Lifton is senior author of a paper in the Proceedings of the National Academy of Sciences (PNAS) released online Oct. 30, 2002. Its title: "Finding genetic contributions to sporadic disease: A recessive locus at [chromosome] 12q24 commonly contributes to patent ductus arteriosus."
"The broad message in this paper," Lifton told BioWorld Today, "is that some diseases we now regard as sporadic - such as PDA - can be largely genetic, with recessive genes and reduced penetrance."
(Recessive genes don't manifest themselves unless mutant alleles are present on both homologous chromosomes of a pair. If only some of the individuals carrying the mutant allele display the abnormal phenotype, the trait shows incomplete penetrance. If all of them do, the trait has complete or full penetrance.)
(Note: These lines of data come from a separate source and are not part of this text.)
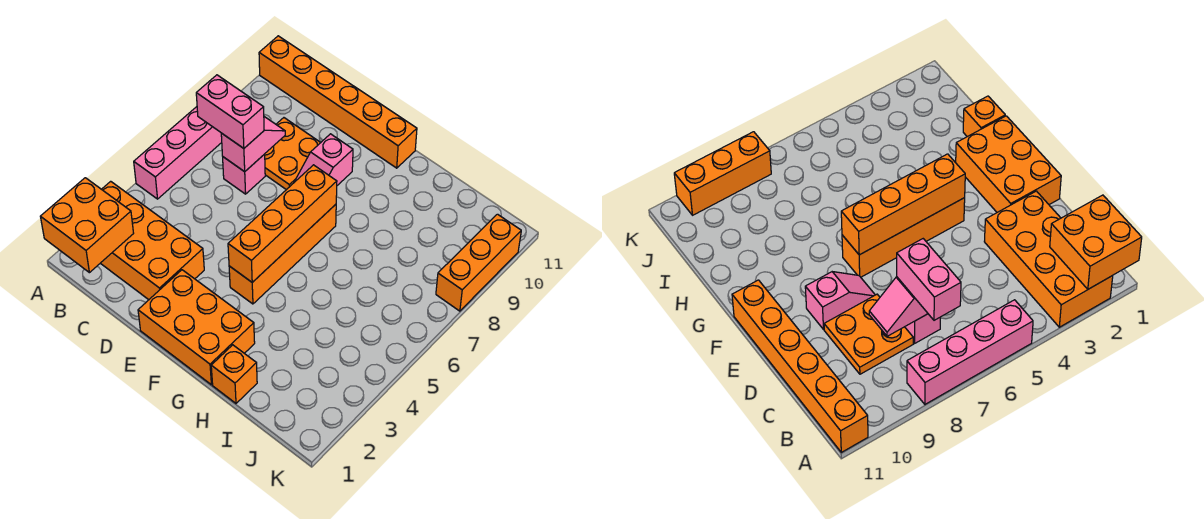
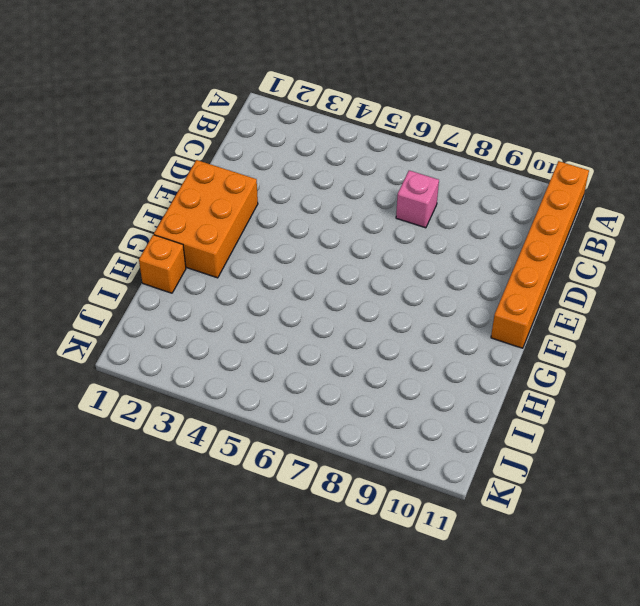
none -> orange brick A2:D3 level 1
none -> pink brick A5:A8 level 1
none -> orange plate C8:D9 level 1

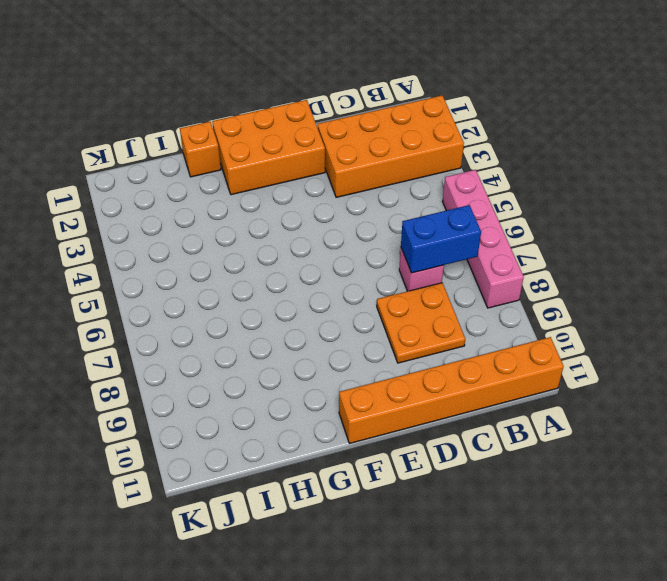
blue brick B7:C7 level 2 -> pink slope C7:C8 level 2 top 7
none -> pink slope E8:E9 level 1 top 9
none -> orange brick F4:F7 level 1
none -> orange brick K8:K10 level 1

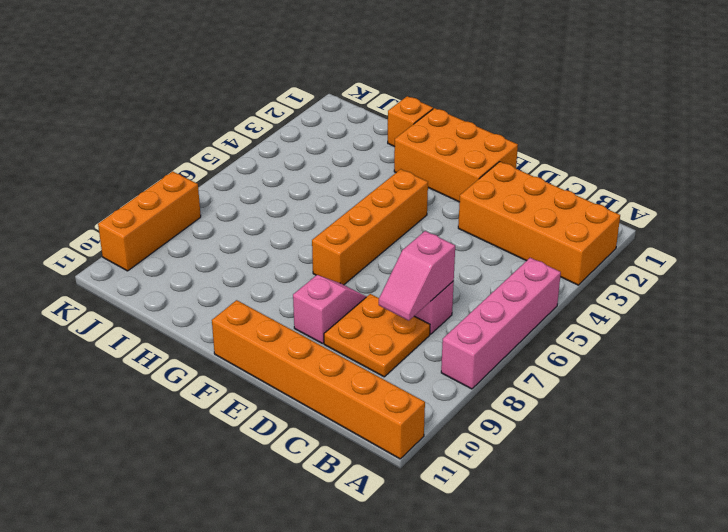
none -> orange brick A1:B2 level 2
none -> orange brick F4:F7 level 2
none -> pink brick B7:C7 level 3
"The approach that we took," Lifton continued, "is, I think, unique. Our basic idea was that we should be able to recognize these diseases by finding that they are more common in populations with high degrees of consanguinity - marriage between related individuals. And then we did genetic mapping to prove that there are large recessive components to the disease. This is the first time this strategy has been taken," he went on, "from initial population study to proof by gene-linkage mapping in a general population, rather than a small inbred population. In the Iranian population, which we studied, at least a third, and as many as two-thirds, of all PDA patients share a large contribution from a single recessive gene. In the Teheran area of Iran that we investigated, marriage between first or second cousins constitutes about 25 percent of all marriages.
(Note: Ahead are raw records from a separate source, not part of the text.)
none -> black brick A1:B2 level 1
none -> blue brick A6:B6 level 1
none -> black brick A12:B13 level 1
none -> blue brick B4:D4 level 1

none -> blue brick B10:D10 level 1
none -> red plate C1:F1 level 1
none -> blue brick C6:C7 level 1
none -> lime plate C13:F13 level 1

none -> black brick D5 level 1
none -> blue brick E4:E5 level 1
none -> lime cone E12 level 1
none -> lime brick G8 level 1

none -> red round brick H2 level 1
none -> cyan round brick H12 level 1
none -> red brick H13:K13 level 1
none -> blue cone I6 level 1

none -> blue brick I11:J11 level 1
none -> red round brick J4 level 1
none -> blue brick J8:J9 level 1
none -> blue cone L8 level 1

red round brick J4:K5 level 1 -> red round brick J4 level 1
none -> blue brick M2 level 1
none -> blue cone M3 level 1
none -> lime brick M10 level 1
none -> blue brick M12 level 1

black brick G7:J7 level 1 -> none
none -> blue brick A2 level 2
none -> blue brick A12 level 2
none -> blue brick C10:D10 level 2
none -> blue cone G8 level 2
"So we wondered," Lifton recalled, "how could we recognize sporadic diseases where there were large contributions from recessive genes? That led on to the idea that we send clinically trained physicians from the U.S. to Iran, put them in a referral hospital where there's a lot of consanguinity, and ask them to look for diseases that seem much more prevalent in that inbred environment than in the U.S. Then see whether the affected cases were more commonly the offspring of consanguineous unions than the surrounding population. If so, those ought to be recessive diseases with reduced penetrance. Then we could bring those patients back to our laboratory, and prove by genetic linkage studies that this was in fact the case."
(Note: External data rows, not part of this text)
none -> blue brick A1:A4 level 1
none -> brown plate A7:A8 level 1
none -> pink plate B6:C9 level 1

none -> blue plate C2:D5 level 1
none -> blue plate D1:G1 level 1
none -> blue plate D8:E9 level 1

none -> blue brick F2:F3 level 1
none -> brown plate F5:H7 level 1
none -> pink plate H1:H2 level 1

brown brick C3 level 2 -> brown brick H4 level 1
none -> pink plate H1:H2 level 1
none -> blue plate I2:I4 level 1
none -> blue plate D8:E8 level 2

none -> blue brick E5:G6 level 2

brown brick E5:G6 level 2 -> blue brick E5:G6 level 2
Tribal Inbreeding Cultural, Not Faith-Based
Lifton made the point that the Iranian custom of inbreeding with first and second cousins is not religious, but cultural. "Throughout much of the Middle East," he observed, "including Saudi Arabia, Iran and many neighboring states, consanguinity is a consequence of nomadic heritage, where wandering tribes found it was desirable to wed within the tribe, because its population was small. So it became customary in many of these societies to marry first cousins.
"The PDA gene or genes involved in our Iranian survey have yet to be located," he said. "We've mapped that candidate gene to about a 30 million base pair segment of the chromosome 12 locus, and we're cranking through them by sequence to look for the gene responsible. Meanwhile, we're continuing to collaborate with the Iranians to recruit additional PDA families. It's been a very interesting cultural experience for us," Lifton added, "because in the West we tend not to recognize what a sophisticated medical culture Iran has.
"The first author of the PNAS paper, Arya Mani, is an Iranian-born physician now a U.S. citizen," Lifton noted. "Trained as a clinical cardiologist in the U.S., he went to Iran and found that the collaboration with Iranian investigators to recognize PDA was a terrific experience. They did all the epidemiology and case-finding, then Mani returned to the lab at Yale, and is continuing with the molecular studies."